As children grow into toddlers, they express their feelings with more than crying. They may tug at the parent, point to what they want—like the refrigerator—or use a few words or short phrases. When they get a response that satisfies their needs, their feelings are regulated, trust and mutuality abound, and the child’s emotional intelligence increases.
When children get to be three or four years old, they may exhibit feelings by throwing temper tantrums. Such behavior exhibits strong feelings brought about by feeling the loss of control, usually during a power struggle with the parent. Underlying anger, or a hissy-fit, is a feeling of fear. The child is fearful of not being able to maintain control.
Parents can help children learn to regulate their emotions by maintaining order, usually be giving them permission to express their feelings. “Go ahead and have your tantrum. I can see you are really angry. When you finish we can solve this problem, but I’m not going to watch you while you are so upset.” Then, the parent must turn away and let the child get these feelings out. Parents and children develop trust in each other when the child has had a firm foundation of emotion regulation because the child knows the parent cares and can let go of any fear of rejection or abuse.
By the time children reach school age, they will have developed their emotional intelligence, that is, their ability for regulating their feelings. Children can get along with others by being open, sharing feelings and considering the ideas and feelings of others. The ability to manage their emotions will make it possible to negotiate socially with others by talking and interacting, either in person or with electronics such as texting, with success. The greater their ability to regulate emotions, the easier it will be for them to participate in school and social activities without fear of feelings of failure and ridicule.
The center for all emotional responses is located primarily in the mid-brain in the limbic system, “the feeling brain”. When children or adults are overly stimulated with very strong negative or positive feelings, for example, the neo-cortex, “the thinking brain,” begins to shut down and the person cannot think clearly. An example of this is when a student takes and an exam. Even though the student knows the material and has studied and prepared for the exam, he/she may blank out on many of the test questions. This may stem from fear of what would happened on the test. As soon as the student turns in the paper in and leaves the room, the answers suddenly come to mind. This indicates that the limbic system is back in regulation and the neo-cortex and is working at full capacity. This illustrations why it is important to take the pressure off of students in order to facilitate emotion regulation.

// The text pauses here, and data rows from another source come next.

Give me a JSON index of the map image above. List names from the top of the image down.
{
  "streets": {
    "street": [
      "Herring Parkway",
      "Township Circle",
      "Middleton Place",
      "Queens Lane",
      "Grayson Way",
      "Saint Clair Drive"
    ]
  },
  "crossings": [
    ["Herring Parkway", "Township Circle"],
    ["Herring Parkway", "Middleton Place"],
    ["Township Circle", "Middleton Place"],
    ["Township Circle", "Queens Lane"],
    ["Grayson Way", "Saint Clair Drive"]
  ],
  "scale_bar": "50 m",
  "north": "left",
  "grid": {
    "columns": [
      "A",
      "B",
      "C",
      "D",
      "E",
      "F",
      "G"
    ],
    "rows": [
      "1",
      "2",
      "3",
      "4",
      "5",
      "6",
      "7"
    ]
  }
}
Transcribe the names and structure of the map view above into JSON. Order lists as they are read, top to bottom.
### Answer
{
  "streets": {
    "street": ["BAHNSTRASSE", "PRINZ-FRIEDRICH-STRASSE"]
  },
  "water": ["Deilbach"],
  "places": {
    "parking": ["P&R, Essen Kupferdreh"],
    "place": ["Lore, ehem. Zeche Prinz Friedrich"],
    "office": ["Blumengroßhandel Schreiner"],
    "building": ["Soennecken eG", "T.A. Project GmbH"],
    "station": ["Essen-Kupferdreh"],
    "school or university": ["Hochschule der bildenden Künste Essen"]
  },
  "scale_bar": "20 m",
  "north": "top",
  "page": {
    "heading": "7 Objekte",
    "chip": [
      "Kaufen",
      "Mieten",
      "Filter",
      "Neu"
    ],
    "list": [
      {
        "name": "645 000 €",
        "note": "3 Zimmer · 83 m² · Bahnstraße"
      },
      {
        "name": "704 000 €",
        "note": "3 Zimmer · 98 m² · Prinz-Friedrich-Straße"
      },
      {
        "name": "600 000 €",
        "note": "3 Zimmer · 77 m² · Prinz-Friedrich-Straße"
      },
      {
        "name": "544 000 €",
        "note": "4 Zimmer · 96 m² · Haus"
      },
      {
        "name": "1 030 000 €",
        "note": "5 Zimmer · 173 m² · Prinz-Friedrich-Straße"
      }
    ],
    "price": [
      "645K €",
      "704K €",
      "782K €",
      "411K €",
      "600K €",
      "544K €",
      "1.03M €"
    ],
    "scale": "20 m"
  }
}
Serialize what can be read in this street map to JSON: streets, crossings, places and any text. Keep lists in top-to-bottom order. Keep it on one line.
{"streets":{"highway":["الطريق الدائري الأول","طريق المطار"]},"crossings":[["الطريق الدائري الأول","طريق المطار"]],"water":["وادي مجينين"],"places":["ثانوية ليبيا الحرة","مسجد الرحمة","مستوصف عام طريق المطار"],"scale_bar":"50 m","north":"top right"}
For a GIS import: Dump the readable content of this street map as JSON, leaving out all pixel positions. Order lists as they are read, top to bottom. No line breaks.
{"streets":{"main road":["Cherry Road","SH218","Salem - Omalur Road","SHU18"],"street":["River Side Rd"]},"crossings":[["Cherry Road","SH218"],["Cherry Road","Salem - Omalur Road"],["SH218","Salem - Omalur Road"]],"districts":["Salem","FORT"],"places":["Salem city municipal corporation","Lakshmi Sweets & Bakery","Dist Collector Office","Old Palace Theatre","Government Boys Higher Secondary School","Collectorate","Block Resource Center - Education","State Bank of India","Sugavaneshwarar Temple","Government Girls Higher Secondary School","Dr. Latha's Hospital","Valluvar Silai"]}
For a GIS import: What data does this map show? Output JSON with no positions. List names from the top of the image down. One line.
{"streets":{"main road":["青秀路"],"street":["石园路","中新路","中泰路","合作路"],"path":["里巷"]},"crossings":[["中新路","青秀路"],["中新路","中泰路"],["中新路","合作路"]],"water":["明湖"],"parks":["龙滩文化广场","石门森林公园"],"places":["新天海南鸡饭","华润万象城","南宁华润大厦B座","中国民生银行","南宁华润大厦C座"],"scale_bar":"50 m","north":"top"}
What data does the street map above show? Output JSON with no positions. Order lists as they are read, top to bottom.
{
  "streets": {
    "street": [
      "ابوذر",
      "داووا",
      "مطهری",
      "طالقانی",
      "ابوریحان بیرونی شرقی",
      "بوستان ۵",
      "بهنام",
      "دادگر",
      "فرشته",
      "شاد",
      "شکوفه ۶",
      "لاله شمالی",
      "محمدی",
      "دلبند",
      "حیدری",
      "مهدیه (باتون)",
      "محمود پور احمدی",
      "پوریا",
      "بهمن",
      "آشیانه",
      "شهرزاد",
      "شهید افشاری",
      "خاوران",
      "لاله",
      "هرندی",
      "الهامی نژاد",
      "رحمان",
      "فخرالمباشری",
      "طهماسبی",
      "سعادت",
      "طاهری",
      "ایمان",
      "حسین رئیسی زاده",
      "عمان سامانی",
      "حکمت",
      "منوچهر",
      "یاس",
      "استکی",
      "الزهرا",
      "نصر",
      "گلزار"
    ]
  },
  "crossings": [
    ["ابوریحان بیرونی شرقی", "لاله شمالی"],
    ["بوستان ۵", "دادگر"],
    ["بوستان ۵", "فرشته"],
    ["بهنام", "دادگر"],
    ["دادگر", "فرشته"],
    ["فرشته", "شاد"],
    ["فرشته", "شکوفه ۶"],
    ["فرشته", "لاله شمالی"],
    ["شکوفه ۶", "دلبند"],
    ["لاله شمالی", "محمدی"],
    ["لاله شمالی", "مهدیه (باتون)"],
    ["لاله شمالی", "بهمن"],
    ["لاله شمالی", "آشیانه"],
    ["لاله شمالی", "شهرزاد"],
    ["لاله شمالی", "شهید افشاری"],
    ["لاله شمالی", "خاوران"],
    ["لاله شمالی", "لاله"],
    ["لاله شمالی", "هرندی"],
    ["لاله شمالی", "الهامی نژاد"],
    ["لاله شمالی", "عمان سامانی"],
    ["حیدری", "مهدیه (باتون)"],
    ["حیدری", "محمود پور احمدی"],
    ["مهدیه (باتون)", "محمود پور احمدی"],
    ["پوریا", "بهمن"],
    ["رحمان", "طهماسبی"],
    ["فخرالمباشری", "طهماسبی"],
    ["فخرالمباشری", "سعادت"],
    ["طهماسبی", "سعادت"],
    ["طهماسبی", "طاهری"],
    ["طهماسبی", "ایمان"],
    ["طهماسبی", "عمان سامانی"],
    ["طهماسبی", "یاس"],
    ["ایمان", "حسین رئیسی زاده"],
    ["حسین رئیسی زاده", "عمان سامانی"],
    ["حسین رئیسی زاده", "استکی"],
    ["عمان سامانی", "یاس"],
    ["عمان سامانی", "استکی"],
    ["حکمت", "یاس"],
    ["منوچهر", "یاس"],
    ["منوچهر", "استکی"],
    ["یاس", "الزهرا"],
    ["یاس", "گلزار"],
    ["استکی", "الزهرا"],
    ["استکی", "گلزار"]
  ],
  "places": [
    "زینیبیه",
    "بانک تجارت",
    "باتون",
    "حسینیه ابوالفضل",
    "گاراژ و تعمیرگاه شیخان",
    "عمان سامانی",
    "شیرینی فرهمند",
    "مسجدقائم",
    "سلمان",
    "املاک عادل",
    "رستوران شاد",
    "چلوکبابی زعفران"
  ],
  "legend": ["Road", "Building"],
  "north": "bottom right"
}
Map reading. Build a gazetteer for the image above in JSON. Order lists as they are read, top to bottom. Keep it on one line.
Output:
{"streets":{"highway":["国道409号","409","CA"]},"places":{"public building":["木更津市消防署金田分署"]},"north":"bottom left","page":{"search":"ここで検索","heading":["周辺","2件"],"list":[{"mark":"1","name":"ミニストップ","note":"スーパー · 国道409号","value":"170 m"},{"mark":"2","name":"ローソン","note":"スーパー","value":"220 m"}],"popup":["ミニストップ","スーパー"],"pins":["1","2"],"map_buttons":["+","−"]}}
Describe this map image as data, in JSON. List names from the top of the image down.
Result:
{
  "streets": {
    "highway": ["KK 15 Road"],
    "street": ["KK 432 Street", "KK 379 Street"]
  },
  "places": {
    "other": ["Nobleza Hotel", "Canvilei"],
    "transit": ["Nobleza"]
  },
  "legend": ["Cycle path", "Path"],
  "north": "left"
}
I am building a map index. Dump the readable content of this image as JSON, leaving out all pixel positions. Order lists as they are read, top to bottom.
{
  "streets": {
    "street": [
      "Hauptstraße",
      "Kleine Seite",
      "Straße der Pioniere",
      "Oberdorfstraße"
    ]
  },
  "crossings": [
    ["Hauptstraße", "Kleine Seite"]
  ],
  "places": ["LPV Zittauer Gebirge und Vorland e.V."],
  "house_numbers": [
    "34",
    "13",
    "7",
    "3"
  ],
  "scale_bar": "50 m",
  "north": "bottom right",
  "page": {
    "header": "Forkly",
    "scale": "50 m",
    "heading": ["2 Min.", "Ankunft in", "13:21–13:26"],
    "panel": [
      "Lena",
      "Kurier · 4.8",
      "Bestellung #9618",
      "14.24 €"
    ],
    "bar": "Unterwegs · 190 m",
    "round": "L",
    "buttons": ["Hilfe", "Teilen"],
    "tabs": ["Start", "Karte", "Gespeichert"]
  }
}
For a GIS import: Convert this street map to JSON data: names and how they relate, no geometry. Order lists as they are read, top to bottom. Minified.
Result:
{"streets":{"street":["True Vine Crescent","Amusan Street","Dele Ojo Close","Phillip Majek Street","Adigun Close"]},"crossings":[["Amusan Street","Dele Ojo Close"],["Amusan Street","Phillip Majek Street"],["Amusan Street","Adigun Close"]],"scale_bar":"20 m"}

Emotional intelligence is a part of overall intelligence and is therefore very important in a child’s development regardless of age. Those children without good attachments, mutuality, love and trust with their parents from an early age may face serious behavior problems in school and in life. By the time they reach adulthood, they are faced with many decisions and actions that require emotional stability. Those with poorly regulated emotions often have difficulty getting along with others because their feelings get in the way of their overall intelligence. They may be high level thinkers, talented and attractive; but if they cannot maintain their emotional health, they will face multiple challenges and problems. From serious relationships problems to criminal behavior, emotional stability is often the major factor that interferes with one’s success in life.